6. Il résulte de ce qui précède, et sans qu'il soit besoin d'examiner les autres moyens de la requête, que M. B est fondé à demander l'annulation de la décision de la décision du 15 juin 2023 par laquelle la préfète du Val-de-Marne lui a fait obligation de quitter le territoire français ainsi que, par voie de conséquence, l'annulation des autres décisions attaquées, privées de base légale, par lesquelles cette autorité lui a refusé l'octroi d'un délai de départ volontaire, a fixé le pays à destination duquel il pourra être éloigné d'office et lui a fait interdiction de retourner sur le territoire français pour une durée de trois ans.

Sur les conclusions à fin d'injonction et d'astreinte :

7. Aux termes de l'article L. 614-16 du code de l'entrée et du séjour des étrangers et du droit d'asile : " Si la décision portant obligation de quitter le territoire français est annulée, il est immédiatement mis fin aux mesures de surveillance prévues aux articles L. 721-6, L. 721-7, L. 731-1, L. 731-3, L. 741-1 et L. 743-13, et l'étranger est muni d'une autorisation provisoire de séjour jusqu'à ce que l'autorité administrative ait à nouveau statué sur son cas. ". Il appartient au juge, saisi de conclusions sur le fondement des dispositions précitées, de statuer sur ces conclusions, en tenant compte, le cas échéant après une mesure d'instruction, de la situation de droit et de fait existant à la date de sa décision.

8. Eu égard aux motifs du présent jugement, l'annulation de l'obligation de quitter le territoire français contestée implique que la préfète du Val-de-Marne réexamine la situation de M. B et qu'elle lui délivre une autorisation provisoire de séjour jusqu'à ce qu'elle ait à nouveau statué sur son cas, autorisation provisoire de séjour autorisant à travailler. Ainsi, il y a lieu de prescrire à cette autorité, ou à tout autre préfet territorialement compétent, d'y procéder dans le délai de trois mois à compter de la notification du présent jugement. En revanche, il n'y a pas lieu d'assortir cette injonction d'une astreinte.

Sur les frais d'instance :

9. Aux termes de l'article L. 761-1 du code de justice administrative : " Dans toutes les instances, le juge condamne la partie tenue aux dépens ou, à défaut, la partie perdante, à payer à l'autre partie la somme qu'il détermine, au titre des frais exposés et non compris dans les dépens. Le juge tient compte de l'équité ou de la situation économique de la partie condamnée.

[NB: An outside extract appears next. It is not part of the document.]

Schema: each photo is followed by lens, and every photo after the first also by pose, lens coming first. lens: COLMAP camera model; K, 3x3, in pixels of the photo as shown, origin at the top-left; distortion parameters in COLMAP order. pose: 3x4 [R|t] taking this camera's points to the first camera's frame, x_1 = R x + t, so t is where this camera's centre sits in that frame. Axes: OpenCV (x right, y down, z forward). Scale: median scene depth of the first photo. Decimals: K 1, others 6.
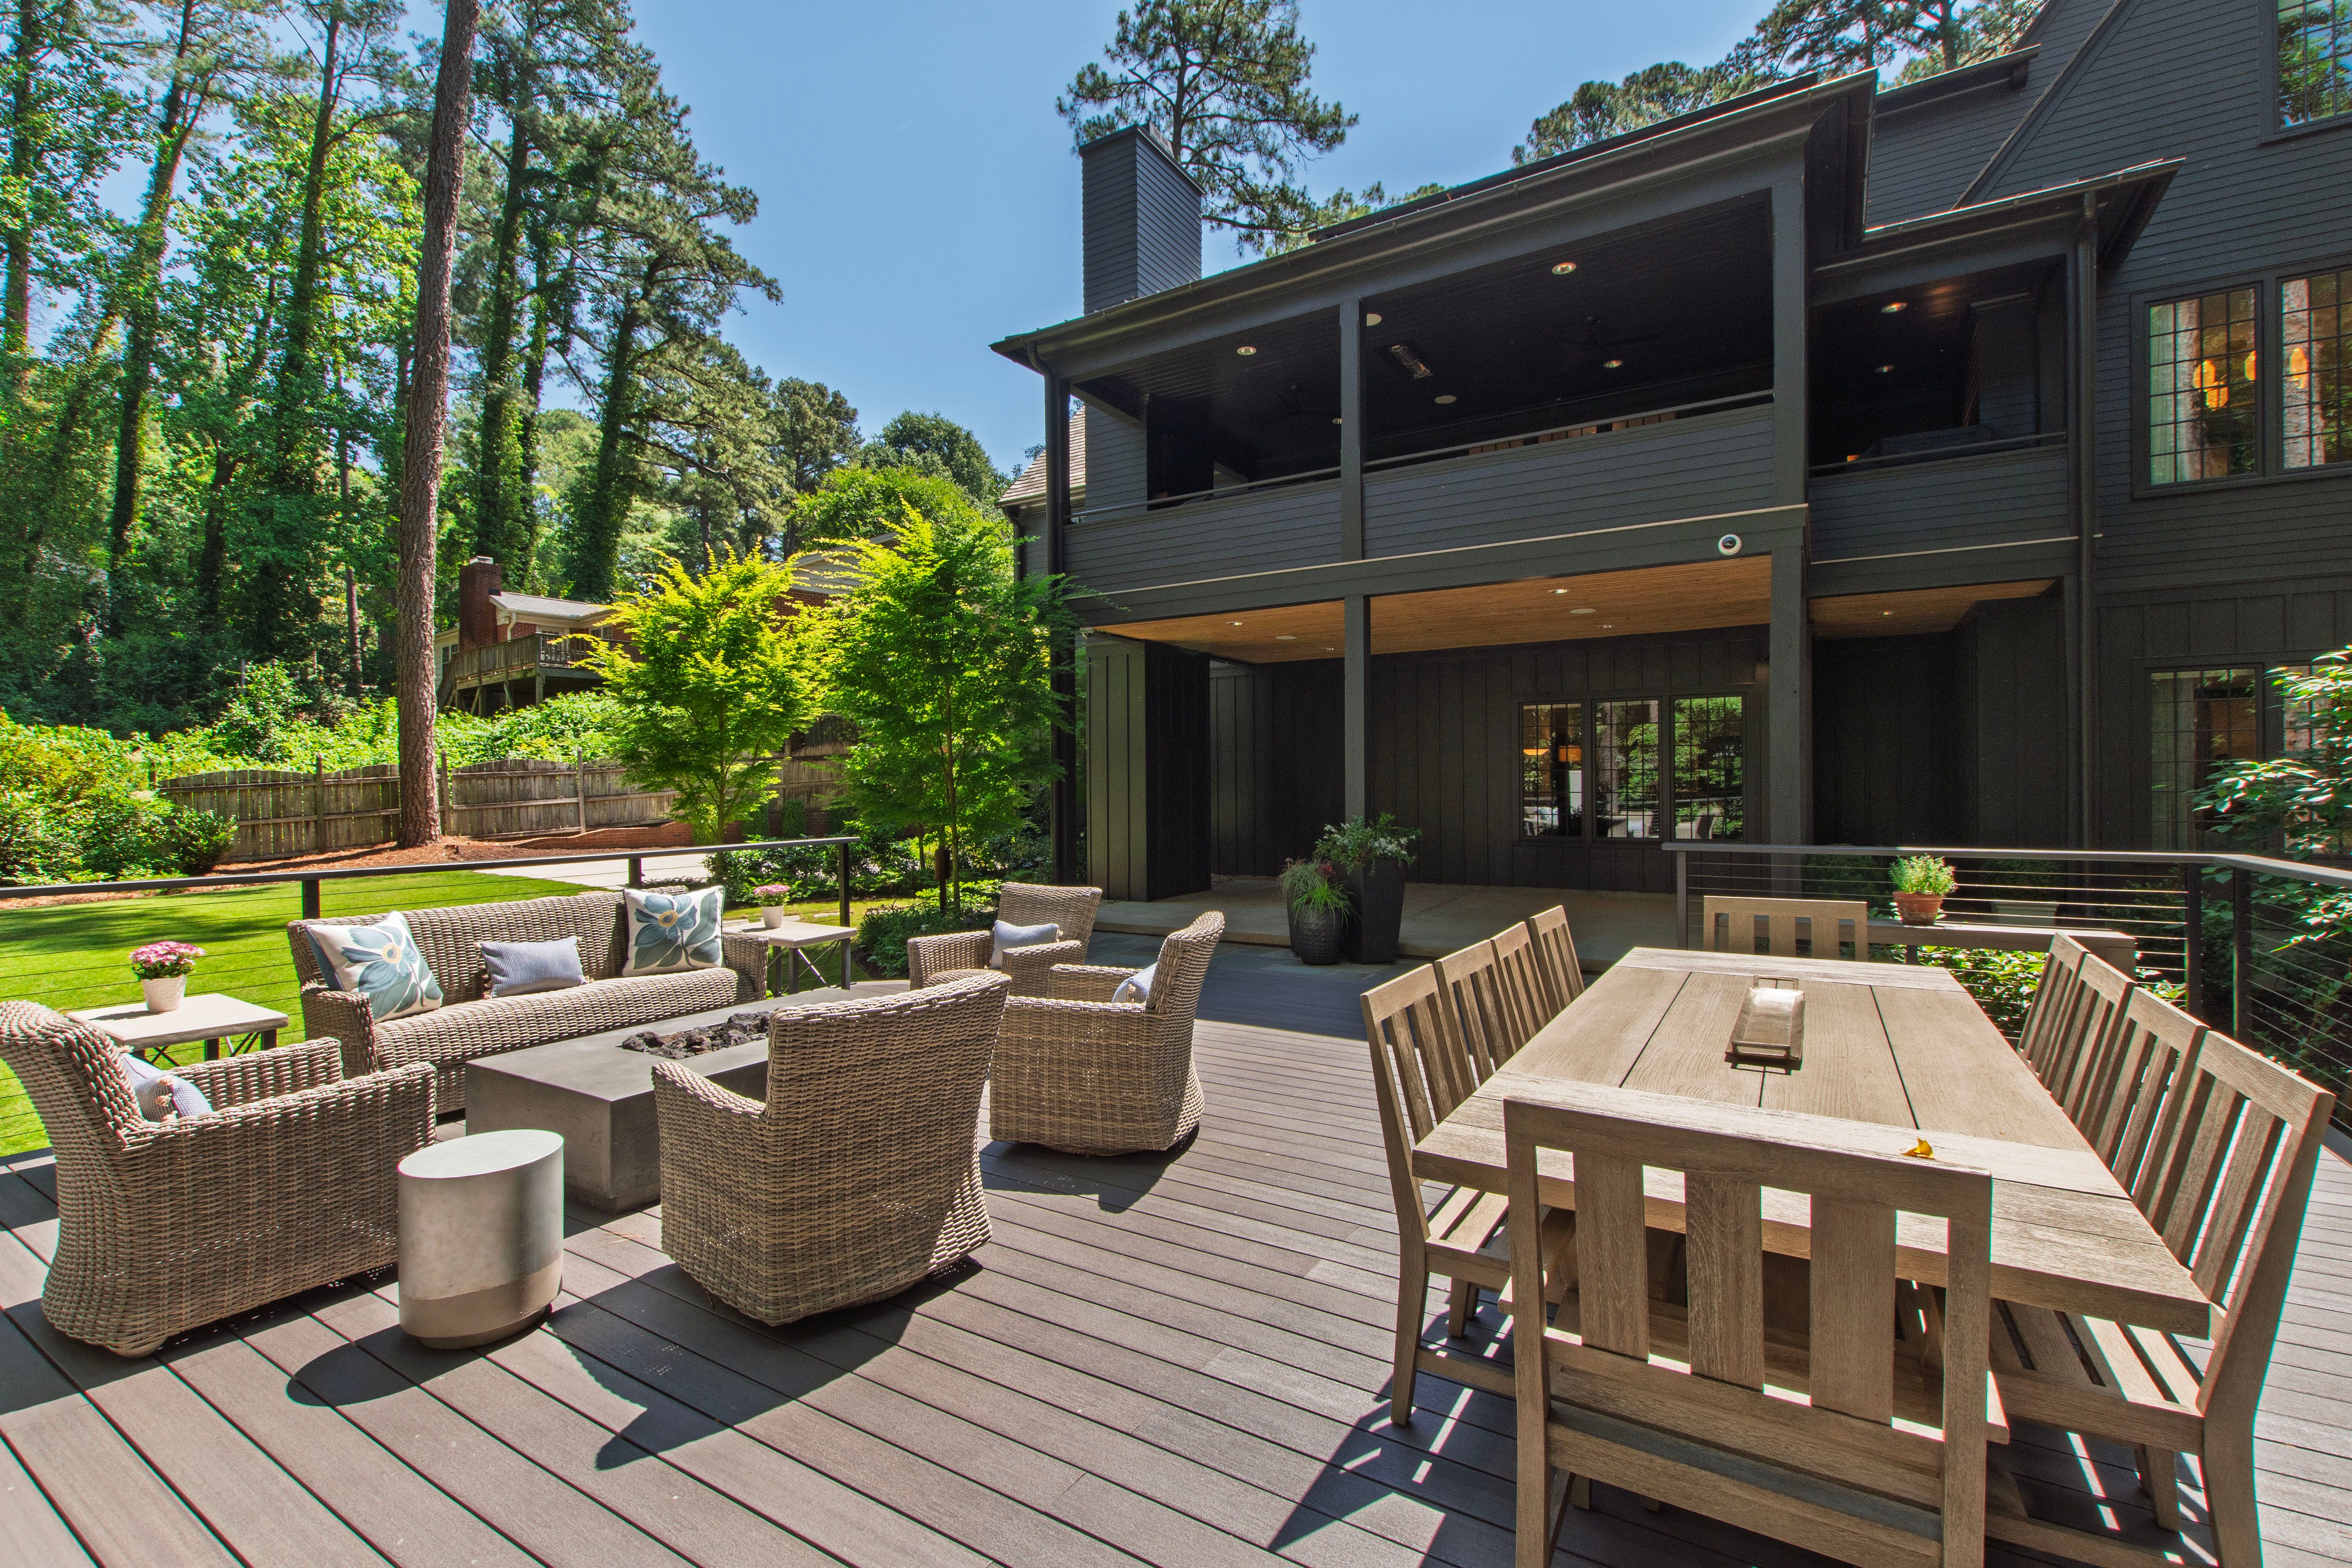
lens RADIAL K [[1053.2, 0, 1166.8], [0, 1053.2, 786.9], [0, 0, 1]] dist [0.002782, -0.000102]
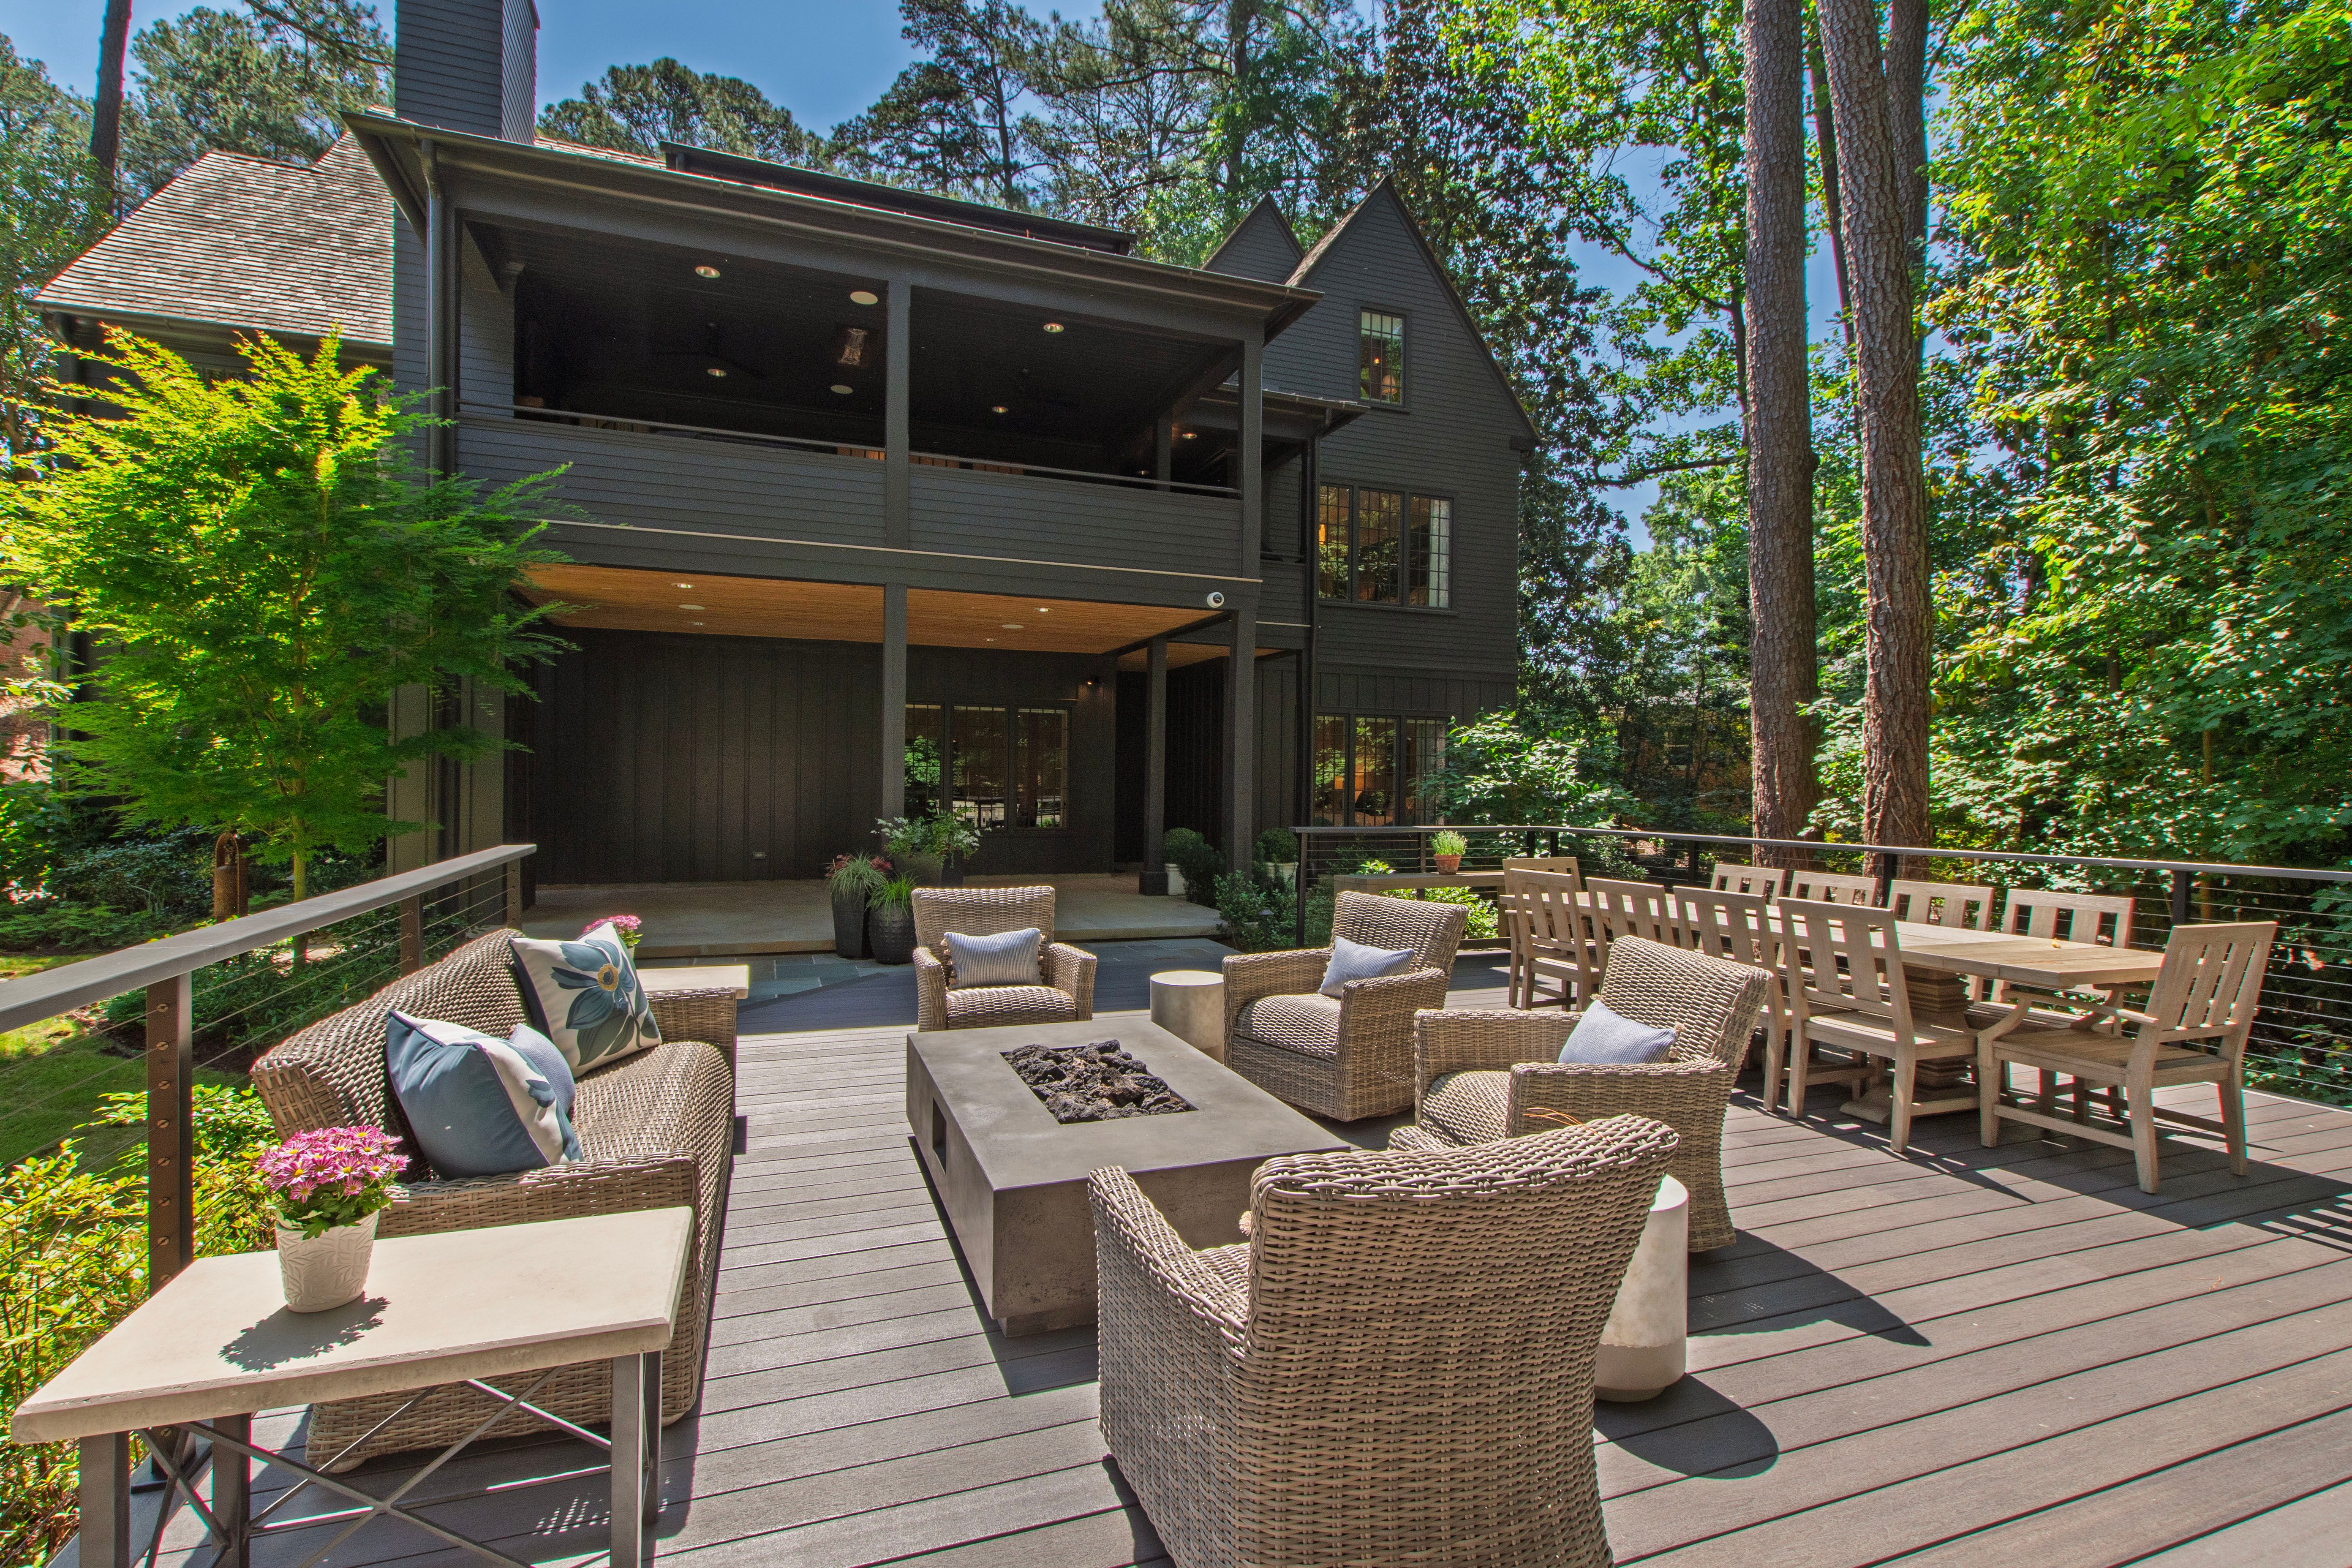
lens RADIAL K [[1053.2, 0, 1166.8], [0, 1053.2, 786.9], [0, 0, 1]] dist [0.002782, -0.000102]
pose [[0.619644, 0.010083, 0.784818, -0.751364], [-0.009568, 0.999940, -0.005292, 0.012863], [-0.784824, -0.004230, 0.619704, 0.352947]]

Il peut, même d'office, pour des raisons tirées des mêmes considérations, dire qu'il n'y a pas lieu à cette condamnation ".

10. Il y a lieu, dans les circonstances de l'espèce, de mettre à la charge de l'Etat qui est, dans la présente instance, la partie perdante, la somme de 1 000 euros au titre des frais exposés par M. B et non compris dans les dépens.

D E C I D E

Article 1er : L'arrêté du 15 juin 2023, par lequel la préfète du Val-de-Marne a fait obligation à M. B de quitter le territoire français, a fixé le pays à destination duquel il pourra être éloigné d'office et a prononcé une interdiction de retour sur le territoire français pour une durée de trois ans, est annulé.

Article 2 : Il est enjoint à la préfète du Val-de-Marne, ou à tout autre préfet territorialement compétent, de réexaminer la situation de M. B dans le délai de trois mois à compter de la notification du présent jugement, et de lui délivrer dans l'attente une autorisation provisoire de séjour autorisant à travailler.

Article 3 : L'Etat versera à M. B une somme de 1 000 euros en application des dispositions de l'article L. 761-1 du code de justice administrative.

Article 4 : Le surplus des conclusions de la requête de M. B est rejeté.

Article 5 : Le présent jugement sera notifié à M. A B et à la préfète du Val-de-Marne.

Rendu public par mise à disposition au greffe le 31 janvier 2024.

Le magistrat désigné,

S. Delmas

La greffière,

L. Darnal

La République mande et ordonne à la préfète du Val-de-Marne, en ce qui le concerne, ou à tous commissaires de justice à ce requis en ce qui concerne les voies de droit commun contre les parties privées de pourvoir à l'exécution de la présente décision.